Determination of nanolayer thickness and effective thermal conductivity of nanofluids

Abstract

Nanofluids having high thermal conductivity enhancement relative to conventional pure fluids are fluids engineered by suspending solid nanoparticles into base fluids. In the present study, calculating the Van der Waals interaction energy between a nanoparticle and an ordered liquid nanolayer around it, the nanolayer thickness was determined, the average velocity of the Brownian motion of nanoparticles in a fluid was estimated, and by taking into account both the aggregation of nanoparticles and the presence of a nanolayer a new thermal conductivity model for nanofluids was proposed. It has been shown that the nanolayer thickness in nanofluids is independent on the radius of nanoparticles when the radius of the nanoparticles is much greater than the nanolayer thickness and determines by the specific interaction of the given liquid and solid nanoparticle through the Hamaker constant, the surface tension and the wetting angle.
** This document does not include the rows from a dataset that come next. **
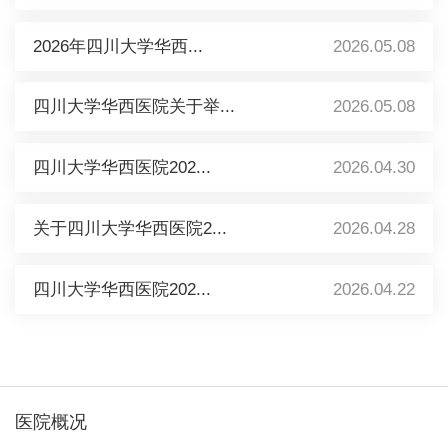
2026年四川大学华西...
2026.05.08
四川大学华西医院关于举...
2026.05.08
四川大学华西医院202...
2026.04.30
关于四川大学华西医院2...
2026.04.28
四川大学华西医院202...
2026.04.22
医院概况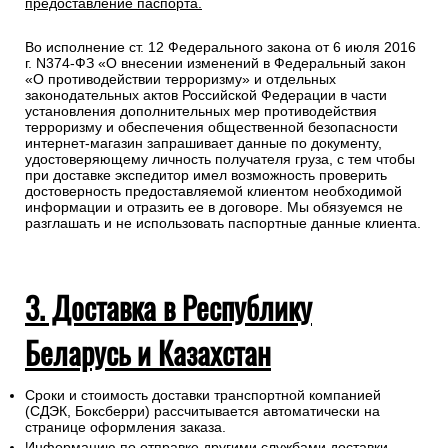
предоставление паспорта.
Во исполнение ст. 12 Федерального закона от 6 июля 2016
г. N374-ФЗ «О внесении изменений в Федеральный закон
«О противодействии терроризму» и отдельных
законодательных актов Российской Федерации в части
установления дополнительных мер противодействия
терроризму и обеспечения общественной безопасности
интернет-магазин запрашивает данные по документу,
удостоверяющему личность получателя груза, с тем чтобы
при доставке экспедитор имел возможность проверить
достоверность предоставляемой клиентом необходимой
информации и отразить ее в договоре. Мы обязуемся не
разглашать и не использовать паспортные данные клиента.
3. Доставка в Республику
Беларусь и Казахстан
Сроки и стоимость доставки транспортной компанией
(СДЭК, Боксберри) рассчитывается автоматически на
странице оформления заказа.
Информацию по отправке другими службами доставки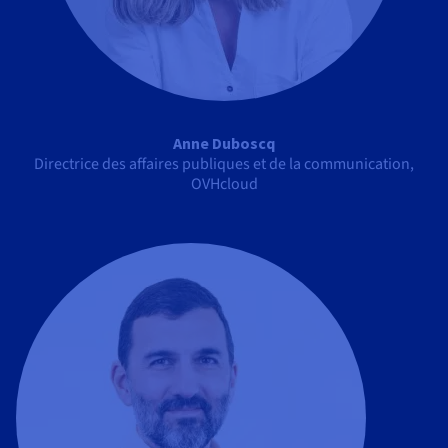
Anne Duboscq
Directrice des affaires publiques et de la communication,
OVHcloud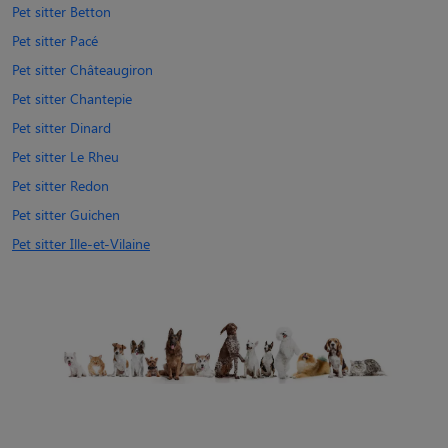
Pet sitter Betton
Pet sitter Pacé
Pet sitter Châteaugiron
Pet sitter Chantepie
Pet sitter Dinard
Pet sitter Le Rheu
Pet sitter Redon
Pet sitter Guichen
Pet sitter Ille-et-Vilaine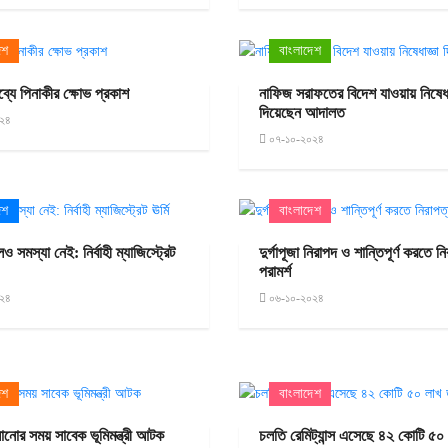
েশ
বাংলাদেশ
তব্যে পিনাকীর ক্ষোভ প্রকাশ
নাফিজ সরাফতের বিদেশ যাওয়ায় নিষেধা
দিয়েছেন আদালত
২৪
০৭-১০-২০২৪
েশ
বাংলাদেশ
ও সমস্যা নেই: নির্বাহী ম্যাজিস্ট্রেট
দুর্গাপূজা নিরাপদ ও শান্তিপূর্ণ করতে ন
পরামর্শ
২৪
০৬-১০-২০২৪
েশ
বাংলাদেশ
ানোর সময় সাবেক ভূমিমন্ত্রী আটক
চলতি রেমিট্যান্স এসেছে ৪২ কোটি ৫০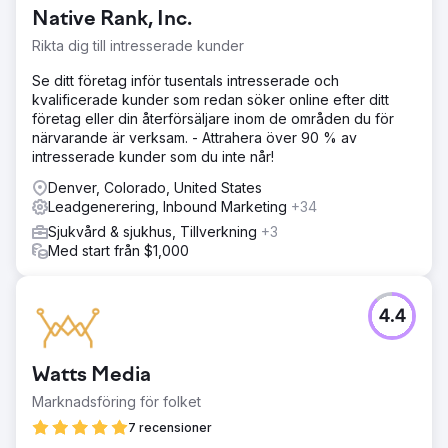
Native Rank, Inc.
Rikta dig till intresserade kunder
Se ditt företag inför tusentals intresserade och
kvalificerade kunder som redan söker online efter ditt
företag eller din återförsäljare inom de områden du för
närvarande är verksam. - Attrahera över 90 % av
intresserade kunder som du inte når!
Denver, Colorado, United States
Leadgenerering, Inbound Marketing
+34
Sjukvård & sjukhus, Tillverkning
+3
Med start från $1,000
4.4
Watts Media
Marknadsföring för folket
7 recensioner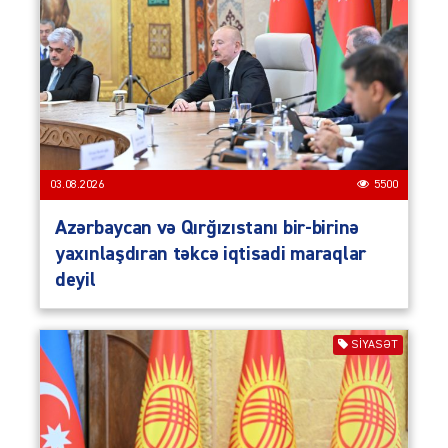
03.08.2026
5500
Azərbaycan və Qırğızıstanı bir-birinə
yaxınlaşdıran təkcə iqtisadi maraqlar
deyil
SIYASƏT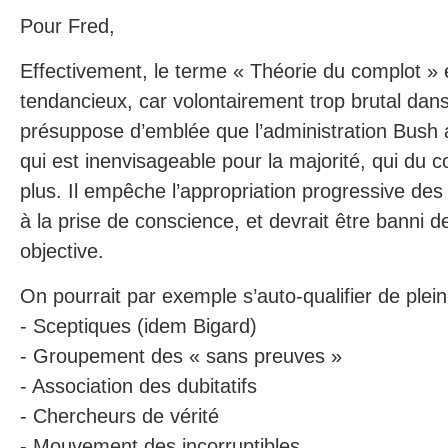
Pour Fred,
Effectivement, le terme « Théorie du complot » e
tendancieux, car volontairement trop brutal dans
présuppose d’emblée que l’administration Bush 
qui est inenvisageable pour la majorité, qui du 
plus. Il empêche l’appropriation progressive de
à la prise de conscience, et devrait être banni d
objective.
On pourrait par exemple s’auto-qualifier de plei
- Sceptiques (idem Bigard)
- Groupement des « sans preuves »
- Association des dubitatifs
- Chercheurs de vérité
- Mouvement des incorruptibles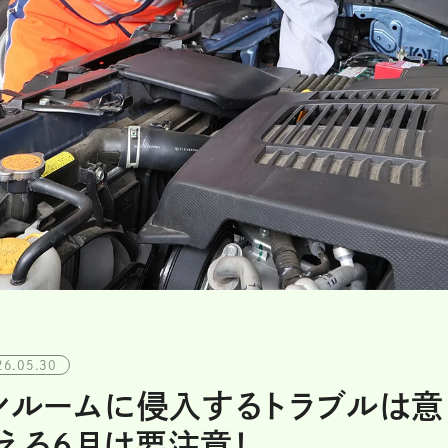
26.05.30
ンルームに侵入するトラブルは意
増える6月は要注意！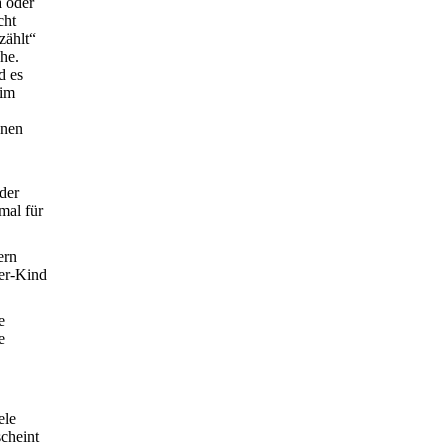
a oder
cht
zählt“
he.
d es
 im
enen
der
mal für
ern
ker-Kind
e
e
ele
cheint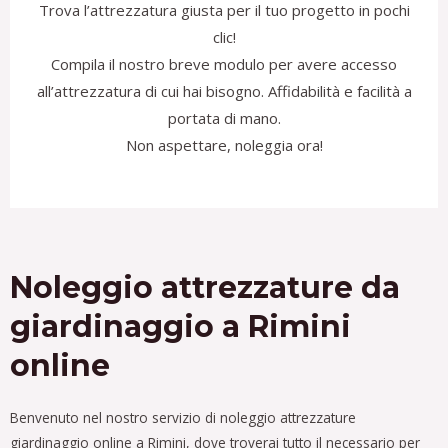
Trova l’attrezzatura giusta per il tuo progetto in pochi
clic!
Compila il nostro breve modulo per avere accesso
all’attrezzatura di cui hai bisogno. Affidabilità e facilità a
portata di mano.
Non aspettare, noleggia ora!
Noleggio attrezzature da
giardinaggio a Rimini
online
Benvenuto nel nostro servizio di noleggio attrezzature
giardinaggio online a Rimini, dove troverai tutto il necessario per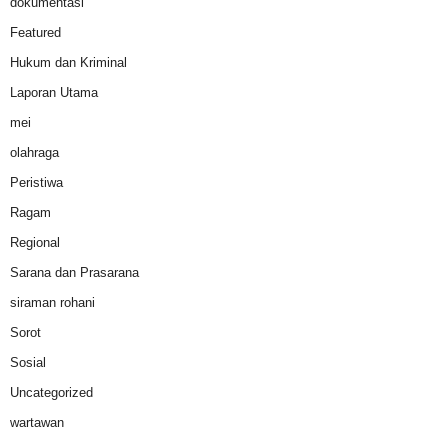
dokumentasi
Featured
Hukum dan Kriminal
Laporan Utama
mei
olahraga
Peristiwa
Ragam
Regional
Sarana dan Prasarana
siraman rohani
Sorot
Sosial
Uncategorized
wartawan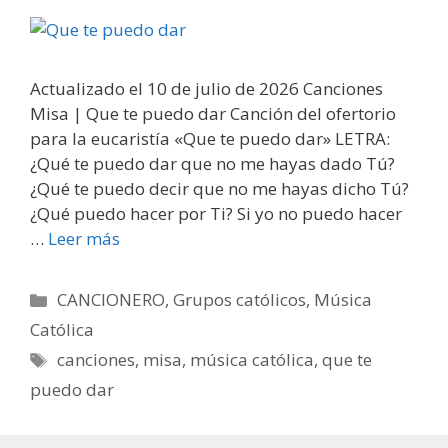
Actualizado el 10 de julio de 2026 Canciones
Misa | Que te puedo dar Canción del ofertorio
para la eucaristía «Que te puedo dar» LETRA:
¿Qué te puedo dar que no me hayas dado Tú?
¿Qué te puedo decir que no me hayas dicho Tú?
¿Qué puedo hacer por Ti? Si yo no puedo hacer
…
Leer más
Categorías
CANCIONERO
,
Grupos católicos
,
Música
Católica
Etiquetas
canciones
,
misa
,
música católica
,
que te
puedo dar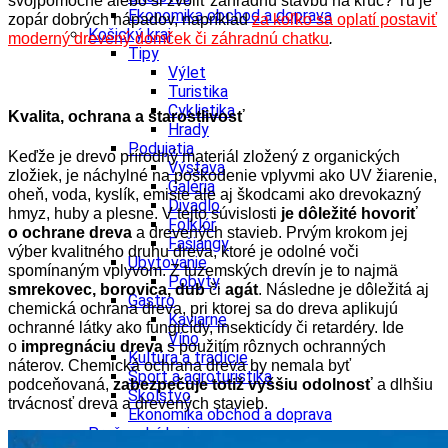
svojpomocne alebo si zvoliť záhradnú stavbu na kľúč? Tu je
Ekonomika obchod a doprava
zopár dobrých nápadov, napríklad
za koľko sa oplatí postaviť
Košický kraj
moderný drevený domček či záhradnú chatku
.
Tipy
Výlet
Turistika
Cyklistika
Kvalita, ochrana a starostlivosť
Hrady
Podujatia
Keďže je drevo prírodný materiál zložený z organických
Výstava
zložiek, je náchylné na poškodenie vplyvmi ako UV žiarenie,
Galéria
oheň, voda, kyslík, emisie ale aj škodcami ako drevokazný
Divadlo
hmyz, huby a plesne. V tejto súvislosti
je dôležité hovoriť
Folklór
o
ochrane dreva
a drevených stavieb. Prvým krokom jej
Fašiangy
výber kvalitného druhu dreva, ktoré je odolné voči
Ubytovanie
spomínaným vplyvom. Z tuzemských drevín je to najmä
Pobyty
smrekovec, borovica, dub
či
agát
. Následne je dôležitá aj
Gastro
chemická ochrana dreva, pri ktorej sa do dreva aplikujú
Kaviarne
ochranné látky ako fungicídy, insekticídy či retardéry. Ide
Víno
o
impregnáciu dreva
s použitím rôznych ochranných
Kultúra a tradície
náterov. Chemická ochrana dreva by nemala byť
Šport a agroturistika
podceňovaná,
zabezpečuje totiž vyššiu odolnosť
a dlhšiu
Školstvo
trvácnosť dreva a drevených stavieb.
Ekonomika obchod a doprava
Prešovský kraj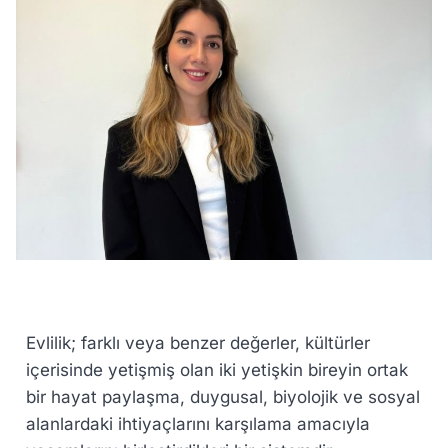
Evlilik; farklı veya benzer değerler, kültürler
içerisinde yetişmiş olan iki yetişkin bireyin ortak
bir hayat paylaşma, duygusal, biyolojik ve sosyal
alanlardaki ihtiyaçlarını karşılama amacıyla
It was proved that the frequency of heat exchange by fluid molecules is two orders of magnitude higher than the frequency of heat transfer by nanoparticles, so that the contribution due to the Brownian motion of nanoparticles in the thermal conductivity of nanofluids can be neglected. The predictions of the proposed model of thermal conductivity were compared with the experimental data and a good correlation was achieved.